◆ **TEXT BLOCK**
——————

On Wed, Feb 17, 2010 at 5:07 AM, Cajus Pollmeier <[email protected]> wrote:
> Thanks. The help thingie did the trick - just exported it to something more 
> usable.
>
> You're talking about qpid.messaging. Where can I find this one? It doesn't 
> seem to be in my 0.5 installation.

The new messaging API is still being worked out.
However the 0.6 release should contain a fairly workable API.

>
> Am 16.02.2010 um 15:08 schrieb Gordon Sim:
>
>> On 02/15/2010 05:52 PM, Cajus Pollmeier wrote:
>>> Hmm. Looks like the specs declare an user-id in the message-properties. The 
>>> python docs don't tell me much about session.message_properties() and 
>>> possible methods.
>>>
>>> Is there a way to get it?
>>
>> You can get information on the various properties using pythons help 
>> mechanism and an interactive python session. (import qpid.session, then 
>> help(qpid.session.Session)). That will include information on the methods 
>> and properties available (most of the text is taken from the amqp xml spec).
>>
>> msg.get("message_properties").userid lets you get at the userid (I believe 
>> msg["message_properties"].userid would do the same.
>>
>> Btw, you may also want to look at the higher level api in qpid.messaging. It 
>> aims to abstract a lot of the protocol details making it easier to use and 
>> more future proof.
>>
>>>
>>> Am 15.02.2010 um 10:55 schrieb Cajus Pollmeier:
>>>
>>>> Hi,
>>>>
>>>> sorry for the badly chosen subject - I'm new to the world of amqp/qpid and 
>>>> I'm playing with the python stuff in the moment. While digging around, I 
>>>> ran into a couple of questions:
>>>>
>>>> The python examples offer a .body element for messages, where I can get 
>>>> the message body. How can I  find out which SASL user sent the message?

——————

◆ **AVAILABLE DATA**
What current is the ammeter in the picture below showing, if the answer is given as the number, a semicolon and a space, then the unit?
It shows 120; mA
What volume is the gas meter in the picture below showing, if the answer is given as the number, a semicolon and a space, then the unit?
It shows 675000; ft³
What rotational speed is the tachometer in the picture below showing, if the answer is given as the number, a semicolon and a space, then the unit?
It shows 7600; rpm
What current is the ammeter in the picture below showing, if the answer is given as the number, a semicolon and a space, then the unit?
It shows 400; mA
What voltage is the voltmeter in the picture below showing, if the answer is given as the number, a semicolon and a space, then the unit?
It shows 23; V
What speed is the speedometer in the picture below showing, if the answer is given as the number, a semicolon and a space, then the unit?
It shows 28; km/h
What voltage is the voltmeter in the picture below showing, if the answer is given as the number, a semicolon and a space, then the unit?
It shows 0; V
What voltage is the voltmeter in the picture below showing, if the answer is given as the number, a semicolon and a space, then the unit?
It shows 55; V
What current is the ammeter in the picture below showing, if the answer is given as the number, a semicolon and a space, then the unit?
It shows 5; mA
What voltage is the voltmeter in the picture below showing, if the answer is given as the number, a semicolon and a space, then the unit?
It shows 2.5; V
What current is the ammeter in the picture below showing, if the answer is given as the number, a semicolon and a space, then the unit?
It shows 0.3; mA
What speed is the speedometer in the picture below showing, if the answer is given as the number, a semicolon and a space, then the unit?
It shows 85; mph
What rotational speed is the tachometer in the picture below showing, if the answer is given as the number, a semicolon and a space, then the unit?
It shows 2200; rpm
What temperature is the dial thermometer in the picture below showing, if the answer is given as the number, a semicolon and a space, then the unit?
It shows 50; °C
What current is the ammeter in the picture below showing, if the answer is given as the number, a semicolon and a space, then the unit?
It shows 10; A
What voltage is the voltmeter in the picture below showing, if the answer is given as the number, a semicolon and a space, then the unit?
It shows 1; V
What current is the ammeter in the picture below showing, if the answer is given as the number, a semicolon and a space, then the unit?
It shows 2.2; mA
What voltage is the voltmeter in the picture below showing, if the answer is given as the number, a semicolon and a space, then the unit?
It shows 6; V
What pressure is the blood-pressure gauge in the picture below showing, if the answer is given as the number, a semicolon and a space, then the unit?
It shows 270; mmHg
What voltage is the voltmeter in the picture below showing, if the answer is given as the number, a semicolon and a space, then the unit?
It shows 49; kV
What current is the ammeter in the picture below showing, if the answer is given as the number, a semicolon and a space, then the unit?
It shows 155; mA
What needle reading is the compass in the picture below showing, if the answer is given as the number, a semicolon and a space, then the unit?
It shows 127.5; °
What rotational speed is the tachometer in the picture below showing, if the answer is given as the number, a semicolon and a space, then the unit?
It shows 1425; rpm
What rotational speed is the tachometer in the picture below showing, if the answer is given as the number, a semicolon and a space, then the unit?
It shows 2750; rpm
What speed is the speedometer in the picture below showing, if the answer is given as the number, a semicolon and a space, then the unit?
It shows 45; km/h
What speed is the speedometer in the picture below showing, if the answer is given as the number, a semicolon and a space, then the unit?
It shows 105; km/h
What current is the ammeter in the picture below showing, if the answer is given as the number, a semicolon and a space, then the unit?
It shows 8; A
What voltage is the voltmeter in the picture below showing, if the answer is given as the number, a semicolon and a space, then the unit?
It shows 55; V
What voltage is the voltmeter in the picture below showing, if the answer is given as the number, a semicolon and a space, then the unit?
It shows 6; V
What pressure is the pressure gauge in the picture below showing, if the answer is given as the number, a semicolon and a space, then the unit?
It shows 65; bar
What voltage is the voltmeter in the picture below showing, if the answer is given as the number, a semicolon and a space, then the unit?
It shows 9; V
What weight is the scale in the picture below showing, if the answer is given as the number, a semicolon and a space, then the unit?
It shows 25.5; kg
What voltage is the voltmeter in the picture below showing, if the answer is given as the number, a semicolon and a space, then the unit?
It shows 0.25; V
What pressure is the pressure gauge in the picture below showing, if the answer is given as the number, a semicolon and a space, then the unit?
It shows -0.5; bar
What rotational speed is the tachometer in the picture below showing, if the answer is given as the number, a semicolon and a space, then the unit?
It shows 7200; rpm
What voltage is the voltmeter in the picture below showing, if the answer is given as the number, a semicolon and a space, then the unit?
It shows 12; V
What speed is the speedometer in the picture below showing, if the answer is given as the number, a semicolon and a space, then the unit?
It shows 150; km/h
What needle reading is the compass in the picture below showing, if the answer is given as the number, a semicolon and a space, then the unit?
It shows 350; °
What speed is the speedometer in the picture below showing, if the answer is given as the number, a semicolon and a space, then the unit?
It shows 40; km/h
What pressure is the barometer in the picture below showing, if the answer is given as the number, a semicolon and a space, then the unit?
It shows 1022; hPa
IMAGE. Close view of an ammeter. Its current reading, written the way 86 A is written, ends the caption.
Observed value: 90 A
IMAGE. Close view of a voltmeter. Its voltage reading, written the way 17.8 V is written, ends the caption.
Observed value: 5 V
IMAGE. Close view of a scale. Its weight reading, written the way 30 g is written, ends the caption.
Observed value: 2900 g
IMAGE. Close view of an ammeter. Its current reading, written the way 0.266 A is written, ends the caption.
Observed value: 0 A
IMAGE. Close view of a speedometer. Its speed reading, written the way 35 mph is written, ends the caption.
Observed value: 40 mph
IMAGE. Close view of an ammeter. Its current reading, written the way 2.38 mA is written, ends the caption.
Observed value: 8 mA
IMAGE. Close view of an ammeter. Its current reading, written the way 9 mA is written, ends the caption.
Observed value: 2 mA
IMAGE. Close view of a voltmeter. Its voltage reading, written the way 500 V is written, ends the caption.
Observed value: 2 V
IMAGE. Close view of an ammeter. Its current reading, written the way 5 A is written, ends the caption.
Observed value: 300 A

——————

◆ **EXPLORE THE MATERIAL**
• A. In the mailing-list thread, which release should contain a fairly workable messaging API?
• B. List every date on which a message in the mailing-list thread was written, as each date appears in the mailing-list thread.
• C. Copy the part of the mailing-list thread between "However the 0.6" and "way to get it?", inclusive.

◆ **SOLUTIONS BY TASK**
• A. The 0.6 release.

• B.
- Wed, Feb 17, 2010
- 16.02.2010
- 02/15/2010
- 15.02.2010

• C.
However the 0.6 release should contain a fairly workable API.

>
> Am 16.02.2010 um 15:08 schrieb Gordon Sim:
>
>> On 02/15/2010 05:52 PM, Cajus Pollmeier wrote:
>>> Hmm. Looks like the specs declare an user-id in the message-properties. The 
>>> python docs don't tell me much about session.message_properties() and 
>>> possible methods.
>>>
>>> Is there a way to get it?